Objective: To explore the pathogenic variants of a family with syndromic deafness by high-throughput sequencing. Methods: The family was from Puyang City, Henan Province, and had four members, including two with syndromic deafness. The proband and his sister had congenital deafness, and their parents had normal phenotypes. The clinical phenotype of the family was characterized using clinical examinations and pedigree analysis. The clinical examinations included imaging examination, audiometry (pure tone audiometry, acoustic immittance, brainstem auditory evoked potential, and otoacoustic emission), vestibular function test, and ophthalmic examination (visual acuity test, visual field test, fundus examination, visual evoked potential, and electroretinogram). Target exome sequencing of 129 known deafness genes and bioinformatics analysis were used to screen suspected pathogenic variants. Sanger sequencing and minigene assay were used to verify and functionally investigate the mutation detected, respectively. According to the standards and guidelines for interpreting genetic variants proposed by the American College of Medical Genetics and Genomics, the variants c.6049G>A and c.8699A>G were classified as pathogenic/likely pathogenic, and the variant c.9856C>G was classified as variants of uncertain significance. Results: The probands and his sister had severe sensorineural hearing loss with decreased binocular vision, night blindness, decreased peripheral visual field sensitivity and partial visual field defect, and normal vestibular function. Both of them had three CDH23 mutations, including CDH23 (NM_022124.5) c.6049G>A (p.Gly2017Ser),c.9856C>G (p.His3286Asp), and c.8699A>G (p. Asp2900Gly), The first two were inherited from the father, and the last one was from the mother. The missense variants c.9856C>G and c.8699A>G were not included in the gnomad database. The missense mutation c.6049G>A was located in the last position of exon 46 and was predicted to affect splicing by bioinformatics software. The minigene experiment showed that the mutation cause exon skipping of exon 46, resulting in an abnormal protein. Conclusions: Compound heterozygous variations of the CDH23 are the leading cause of USH1D in the family. This study confirms that the compound heterozygosity of splicing and missense variants of the CDH23 gene could lead to USH1D.

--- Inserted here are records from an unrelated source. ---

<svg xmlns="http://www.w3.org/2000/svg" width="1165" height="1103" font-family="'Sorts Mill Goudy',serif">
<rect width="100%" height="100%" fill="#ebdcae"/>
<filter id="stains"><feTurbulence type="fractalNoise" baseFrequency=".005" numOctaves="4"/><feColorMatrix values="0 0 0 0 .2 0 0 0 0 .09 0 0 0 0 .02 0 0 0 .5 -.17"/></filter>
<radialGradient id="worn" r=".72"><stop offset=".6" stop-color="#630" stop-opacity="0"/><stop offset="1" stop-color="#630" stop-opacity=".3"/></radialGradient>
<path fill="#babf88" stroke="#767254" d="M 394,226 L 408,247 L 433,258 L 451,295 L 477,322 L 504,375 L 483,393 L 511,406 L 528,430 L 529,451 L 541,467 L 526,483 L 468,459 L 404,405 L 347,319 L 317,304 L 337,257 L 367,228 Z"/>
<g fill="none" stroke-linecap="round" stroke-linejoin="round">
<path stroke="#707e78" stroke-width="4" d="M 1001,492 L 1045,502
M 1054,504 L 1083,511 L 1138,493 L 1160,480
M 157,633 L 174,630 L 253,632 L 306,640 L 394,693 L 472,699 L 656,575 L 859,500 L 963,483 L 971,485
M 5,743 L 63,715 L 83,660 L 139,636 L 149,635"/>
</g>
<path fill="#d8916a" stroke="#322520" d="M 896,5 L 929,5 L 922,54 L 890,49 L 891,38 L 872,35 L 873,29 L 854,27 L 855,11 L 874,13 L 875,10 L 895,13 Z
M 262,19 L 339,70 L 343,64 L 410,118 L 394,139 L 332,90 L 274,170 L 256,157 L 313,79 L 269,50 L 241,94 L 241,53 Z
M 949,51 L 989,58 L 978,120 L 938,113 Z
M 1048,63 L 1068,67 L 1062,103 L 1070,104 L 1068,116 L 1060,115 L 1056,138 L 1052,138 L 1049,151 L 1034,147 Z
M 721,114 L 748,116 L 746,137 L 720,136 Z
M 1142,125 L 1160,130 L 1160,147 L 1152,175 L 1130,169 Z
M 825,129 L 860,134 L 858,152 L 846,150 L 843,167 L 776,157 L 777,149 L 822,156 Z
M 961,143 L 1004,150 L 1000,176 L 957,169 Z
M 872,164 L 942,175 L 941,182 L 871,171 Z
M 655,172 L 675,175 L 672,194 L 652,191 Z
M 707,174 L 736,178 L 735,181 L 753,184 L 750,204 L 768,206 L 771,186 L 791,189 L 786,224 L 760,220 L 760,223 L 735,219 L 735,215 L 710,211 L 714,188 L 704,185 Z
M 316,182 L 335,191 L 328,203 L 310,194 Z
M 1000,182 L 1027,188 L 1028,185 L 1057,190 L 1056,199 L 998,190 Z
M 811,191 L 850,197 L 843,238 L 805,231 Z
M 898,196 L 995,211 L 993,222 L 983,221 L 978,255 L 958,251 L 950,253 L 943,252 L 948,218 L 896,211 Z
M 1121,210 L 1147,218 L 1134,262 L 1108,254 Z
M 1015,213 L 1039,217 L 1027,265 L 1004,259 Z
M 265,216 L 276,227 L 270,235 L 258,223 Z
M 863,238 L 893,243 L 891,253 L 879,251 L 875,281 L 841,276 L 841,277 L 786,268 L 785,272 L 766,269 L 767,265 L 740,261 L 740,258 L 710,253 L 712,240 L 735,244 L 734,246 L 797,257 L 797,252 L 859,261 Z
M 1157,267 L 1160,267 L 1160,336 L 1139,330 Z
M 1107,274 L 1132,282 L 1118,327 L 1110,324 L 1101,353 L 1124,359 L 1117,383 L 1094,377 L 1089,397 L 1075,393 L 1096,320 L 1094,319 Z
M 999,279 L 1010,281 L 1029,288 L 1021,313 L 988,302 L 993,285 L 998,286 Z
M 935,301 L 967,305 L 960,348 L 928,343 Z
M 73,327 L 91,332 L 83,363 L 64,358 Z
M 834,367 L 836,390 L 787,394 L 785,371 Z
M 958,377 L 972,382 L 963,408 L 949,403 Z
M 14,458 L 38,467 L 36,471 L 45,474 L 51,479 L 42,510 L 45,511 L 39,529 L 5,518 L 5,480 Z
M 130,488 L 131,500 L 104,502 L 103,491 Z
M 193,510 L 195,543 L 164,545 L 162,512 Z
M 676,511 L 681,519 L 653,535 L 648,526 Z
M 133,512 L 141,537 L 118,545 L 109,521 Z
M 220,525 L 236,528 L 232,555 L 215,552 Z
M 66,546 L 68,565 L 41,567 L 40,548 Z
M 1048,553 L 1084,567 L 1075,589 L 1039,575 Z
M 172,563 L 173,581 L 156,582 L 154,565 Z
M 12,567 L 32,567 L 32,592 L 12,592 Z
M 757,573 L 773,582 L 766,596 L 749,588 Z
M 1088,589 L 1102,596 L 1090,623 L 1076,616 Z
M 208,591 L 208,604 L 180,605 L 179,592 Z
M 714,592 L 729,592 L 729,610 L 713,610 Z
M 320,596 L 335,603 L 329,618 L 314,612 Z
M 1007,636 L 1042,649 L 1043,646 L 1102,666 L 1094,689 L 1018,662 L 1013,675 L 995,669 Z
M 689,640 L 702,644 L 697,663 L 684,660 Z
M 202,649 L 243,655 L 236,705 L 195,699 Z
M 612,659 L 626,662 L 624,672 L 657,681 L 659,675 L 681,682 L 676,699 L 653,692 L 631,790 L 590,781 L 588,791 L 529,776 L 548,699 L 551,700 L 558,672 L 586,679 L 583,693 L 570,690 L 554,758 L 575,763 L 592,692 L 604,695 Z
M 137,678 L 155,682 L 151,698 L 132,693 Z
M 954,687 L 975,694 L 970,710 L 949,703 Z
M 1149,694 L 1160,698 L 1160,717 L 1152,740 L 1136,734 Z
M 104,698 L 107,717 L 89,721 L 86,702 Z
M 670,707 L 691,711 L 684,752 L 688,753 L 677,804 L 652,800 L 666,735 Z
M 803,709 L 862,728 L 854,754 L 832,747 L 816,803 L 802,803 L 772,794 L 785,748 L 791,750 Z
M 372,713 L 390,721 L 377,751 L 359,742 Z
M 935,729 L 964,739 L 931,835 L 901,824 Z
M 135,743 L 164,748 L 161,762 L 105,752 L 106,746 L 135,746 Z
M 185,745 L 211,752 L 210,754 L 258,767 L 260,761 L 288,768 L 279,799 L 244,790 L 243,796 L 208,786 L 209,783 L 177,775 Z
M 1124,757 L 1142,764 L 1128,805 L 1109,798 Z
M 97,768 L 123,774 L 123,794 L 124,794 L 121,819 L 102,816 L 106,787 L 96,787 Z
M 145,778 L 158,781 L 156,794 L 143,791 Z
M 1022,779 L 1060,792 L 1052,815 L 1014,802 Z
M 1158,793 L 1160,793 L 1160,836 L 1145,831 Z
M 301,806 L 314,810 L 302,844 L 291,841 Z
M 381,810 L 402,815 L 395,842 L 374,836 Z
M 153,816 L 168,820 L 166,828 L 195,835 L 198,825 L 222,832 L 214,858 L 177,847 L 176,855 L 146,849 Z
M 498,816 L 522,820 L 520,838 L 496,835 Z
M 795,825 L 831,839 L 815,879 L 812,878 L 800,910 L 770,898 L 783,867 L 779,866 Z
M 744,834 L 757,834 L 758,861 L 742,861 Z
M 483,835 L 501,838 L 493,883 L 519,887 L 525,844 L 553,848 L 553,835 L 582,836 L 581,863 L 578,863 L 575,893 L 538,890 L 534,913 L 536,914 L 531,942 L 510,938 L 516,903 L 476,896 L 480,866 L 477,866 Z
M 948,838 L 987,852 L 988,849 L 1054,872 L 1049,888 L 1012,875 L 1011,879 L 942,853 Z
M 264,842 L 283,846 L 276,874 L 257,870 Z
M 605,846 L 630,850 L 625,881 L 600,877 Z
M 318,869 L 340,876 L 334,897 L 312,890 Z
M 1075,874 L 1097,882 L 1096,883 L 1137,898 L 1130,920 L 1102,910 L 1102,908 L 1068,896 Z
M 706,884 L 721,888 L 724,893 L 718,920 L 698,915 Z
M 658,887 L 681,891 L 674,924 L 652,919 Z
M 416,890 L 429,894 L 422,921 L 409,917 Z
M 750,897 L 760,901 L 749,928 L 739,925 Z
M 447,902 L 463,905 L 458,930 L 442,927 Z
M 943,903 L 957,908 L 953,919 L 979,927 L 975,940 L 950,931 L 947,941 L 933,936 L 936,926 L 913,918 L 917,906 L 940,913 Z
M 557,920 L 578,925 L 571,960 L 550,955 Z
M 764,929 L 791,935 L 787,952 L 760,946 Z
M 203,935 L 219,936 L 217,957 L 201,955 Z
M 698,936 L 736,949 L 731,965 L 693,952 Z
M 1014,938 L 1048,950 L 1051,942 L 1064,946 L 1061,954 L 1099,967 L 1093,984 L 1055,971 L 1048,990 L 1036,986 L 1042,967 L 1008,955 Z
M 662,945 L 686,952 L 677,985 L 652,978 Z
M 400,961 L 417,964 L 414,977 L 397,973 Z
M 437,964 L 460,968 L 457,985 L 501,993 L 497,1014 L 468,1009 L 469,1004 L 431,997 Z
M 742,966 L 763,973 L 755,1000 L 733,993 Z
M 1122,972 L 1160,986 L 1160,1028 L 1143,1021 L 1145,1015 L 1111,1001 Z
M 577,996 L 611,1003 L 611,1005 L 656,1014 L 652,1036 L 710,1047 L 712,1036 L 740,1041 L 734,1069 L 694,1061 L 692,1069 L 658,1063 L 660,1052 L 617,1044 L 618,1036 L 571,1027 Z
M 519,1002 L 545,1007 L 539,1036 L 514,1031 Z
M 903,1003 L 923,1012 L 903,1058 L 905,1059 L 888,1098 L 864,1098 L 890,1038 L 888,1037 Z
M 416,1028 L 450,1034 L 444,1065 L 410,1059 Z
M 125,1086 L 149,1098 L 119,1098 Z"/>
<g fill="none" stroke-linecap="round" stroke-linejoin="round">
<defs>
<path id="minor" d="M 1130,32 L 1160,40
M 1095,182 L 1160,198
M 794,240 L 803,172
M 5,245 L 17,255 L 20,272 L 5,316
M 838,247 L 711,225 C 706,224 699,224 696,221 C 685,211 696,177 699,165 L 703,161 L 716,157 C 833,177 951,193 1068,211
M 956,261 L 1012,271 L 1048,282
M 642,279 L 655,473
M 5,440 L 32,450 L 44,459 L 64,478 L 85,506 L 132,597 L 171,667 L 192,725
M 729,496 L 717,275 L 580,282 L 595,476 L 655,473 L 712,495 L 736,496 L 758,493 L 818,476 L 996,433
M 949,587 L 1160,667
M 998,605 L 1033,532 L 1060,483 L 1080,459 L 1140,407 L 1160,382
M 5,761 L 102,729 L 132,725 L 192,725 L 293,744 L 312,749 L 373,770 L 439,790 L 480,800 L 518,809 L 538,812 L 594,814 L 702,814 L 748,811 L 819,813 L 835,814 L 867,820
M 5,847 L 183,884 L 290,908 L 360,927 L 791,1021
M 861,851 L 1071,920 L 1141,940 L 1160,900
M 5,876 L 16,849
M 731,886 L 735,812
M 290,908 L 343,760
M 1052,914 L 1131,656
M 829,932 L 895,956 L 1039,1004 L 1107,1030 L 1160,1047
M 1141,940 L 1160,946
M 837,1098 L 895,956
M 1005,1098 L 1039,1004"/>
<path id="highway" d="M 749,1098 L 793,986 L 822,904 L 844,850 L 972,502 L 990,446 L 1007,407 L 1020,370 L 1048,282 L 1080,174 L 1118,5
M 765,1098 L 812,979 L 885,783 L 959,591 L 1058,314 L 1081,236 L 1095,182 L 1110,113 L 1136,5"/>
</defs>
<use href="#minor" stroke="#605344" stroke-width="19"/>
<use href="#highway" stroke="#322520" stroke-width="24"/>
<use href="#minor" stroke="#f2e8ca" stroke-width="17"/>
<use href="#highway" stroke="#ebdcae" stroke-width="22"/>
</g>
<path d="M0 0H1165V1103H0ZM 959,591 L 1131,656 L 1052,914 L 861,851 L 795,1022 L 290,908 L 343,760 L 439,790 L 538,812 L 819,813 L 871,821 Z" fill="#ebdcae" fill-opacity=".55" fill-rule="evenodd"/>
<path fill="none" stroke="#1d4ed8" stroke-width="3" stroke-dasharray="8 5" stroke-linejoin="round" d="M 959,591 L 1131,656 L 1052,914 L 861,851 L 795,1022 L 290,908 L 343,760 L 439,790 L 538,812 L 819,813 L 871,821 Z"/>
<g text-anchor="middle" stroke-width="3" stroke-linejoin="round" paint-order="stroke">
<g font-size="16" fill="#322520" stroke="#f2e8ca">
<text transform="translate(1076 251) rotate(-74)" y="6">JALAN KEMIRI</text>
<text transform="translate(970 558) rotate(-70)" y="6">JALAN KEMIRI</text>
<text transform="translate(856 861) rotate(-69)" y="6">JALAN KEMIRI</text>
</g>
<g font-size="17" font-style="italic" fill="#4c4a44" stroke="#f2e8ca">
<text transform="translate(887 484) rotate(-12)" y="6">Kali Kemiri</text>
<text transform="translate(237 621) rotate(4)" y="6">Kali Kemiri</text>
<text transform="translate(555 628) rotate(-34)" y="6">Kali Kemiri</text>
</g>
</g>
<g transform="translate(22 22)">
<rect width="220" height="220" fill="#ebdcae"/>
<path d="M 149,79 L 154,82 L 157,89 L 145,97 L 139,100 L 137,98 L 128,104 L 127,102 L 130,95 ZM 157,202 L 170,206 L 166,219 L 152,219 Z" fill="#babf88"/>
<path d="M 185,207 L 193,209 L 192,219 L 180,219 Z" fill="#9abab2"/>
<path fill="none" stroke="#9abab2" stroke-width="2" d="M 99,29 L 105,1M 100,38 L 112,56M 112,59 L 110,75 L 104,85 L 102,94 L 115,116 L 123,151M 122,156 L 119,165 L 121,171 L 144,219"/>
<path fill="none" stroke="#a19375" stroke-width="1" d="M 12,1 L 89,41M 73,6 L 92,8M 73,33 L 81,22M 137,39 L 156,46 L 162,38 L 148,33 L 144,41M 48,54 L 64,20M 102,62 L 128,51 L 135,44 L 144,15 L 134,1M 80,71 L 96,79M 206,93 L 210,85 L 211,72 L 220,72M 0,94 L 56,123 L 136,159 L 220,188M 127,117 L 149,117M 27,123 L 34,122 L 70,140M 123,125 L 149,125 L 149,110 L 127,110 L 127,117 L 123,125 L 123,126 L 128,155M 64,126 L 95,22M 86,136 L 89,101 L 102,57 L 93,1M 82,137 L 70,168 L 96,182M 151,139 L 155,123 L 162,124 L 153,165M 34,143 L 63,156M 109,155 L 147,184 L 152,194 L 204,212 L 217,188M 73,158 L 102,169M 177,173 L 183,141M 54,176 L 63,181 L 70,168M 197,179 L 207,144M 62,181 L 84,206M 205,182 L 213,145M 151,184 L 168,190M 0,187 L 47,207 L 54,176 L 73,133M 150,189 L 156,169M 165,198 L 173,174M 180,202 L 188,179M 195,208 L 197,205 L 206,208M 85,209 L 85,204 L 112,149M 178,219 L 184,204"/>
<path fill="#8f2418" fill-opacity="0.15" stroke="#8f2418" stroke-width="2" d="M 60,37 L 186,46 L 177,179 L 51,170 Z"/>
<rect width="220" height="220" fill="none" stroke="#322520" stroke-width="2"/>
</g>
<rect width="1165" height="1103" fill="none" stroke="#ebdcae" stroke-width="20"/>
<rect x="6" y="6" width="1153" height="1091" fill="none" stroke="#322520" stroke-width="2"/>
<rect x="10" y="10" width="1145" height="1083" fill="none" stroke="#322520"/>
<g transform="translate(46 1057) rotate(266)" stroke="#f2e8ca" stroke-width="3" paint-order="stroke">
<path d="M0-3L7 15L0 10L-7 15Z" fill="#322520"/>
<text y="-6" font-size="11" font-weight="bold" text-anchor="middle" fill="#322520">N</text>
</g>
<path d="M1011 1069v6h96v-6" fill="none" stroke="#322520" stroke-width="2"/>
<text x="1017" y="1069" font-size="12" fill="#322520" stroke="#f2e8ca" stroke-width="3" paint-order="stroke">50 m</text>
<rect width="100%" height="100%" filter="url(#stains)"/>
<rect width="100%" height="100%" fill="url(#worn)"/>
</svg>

目的: 采用高通量测序技术,对一个综合征型耳聋家系的致病基因及突变进行探究。 方法: 2018年6月至2020年7月,郑州大学第一附属医院耳科联合郑州大学相关机构对该家系进行了研究。该家系来自河南省濮阳市,2代4人,详细询问病史及家族史,绘制家系图。先证者及其妹患有先天性耳聋,其父母表型正常。对该家系进行临床表型分析,包括影像学、听力检查(包括纯音测听、声导抗、脑干诱发电位、耳声发射)、前庭功能检查及眼科检查(包括视力、视野、眼底检查、视觉诱发电位及视网膜电图)。靶向捕获129个耳聋相关基因的编码区域,采用高通量测序方法检测,并进行生物信息学分析,筛选疑似致病突变,使用Sanger测序和minigene试验进行验证。 结果: 该家系共2代4人,其中第二代2人(即2例患儿)均患有双耳重度感音神经性聋,伴有双眼视力下降、夜盲症、周边视野敏感度下降及部分视野缺损,前庭功能正常。2例患儿均携带CDH23(NM_022124.5)、c.6049G>A (p.Gly2017Ser)、c.9856C>G(p.His3286Asp)及c.8699A>G (p.Asp2900Gly),其中c.6049G>A及c.9856C>G遗传自表型正常的父亲,c.8699A>G遗传自表型正常的母亲。错义突变c.9856C>G及c.8699A>G在gnomAD数据库中未收录。错义突变c.6049G>A位于第46号外显子的最后一个碱基位置,生物信息学软件预测其可能影响剪切,minigene试验表明,该突变位点会造成第46号外显子的跳跃,导致其所表达的蛋白功能异常。通过文献检索,并根据美国医学遗传学与基因组学学会遗传突变分类标准与指南,将c.6049G>A及c.8699A>G归类为致病/可能致病突变,c.9856C>G归类为临床意义未明突变。 结论: 该病例是由CDH23剪切变异与错义变异复合杂合导致的Usher综合征1D型(USH1D),CDH23的这种复合杂合形式会导致USH1D。.
Keywords: CDH23; DFNB12; Deafness; Genes; Usher Syndromes.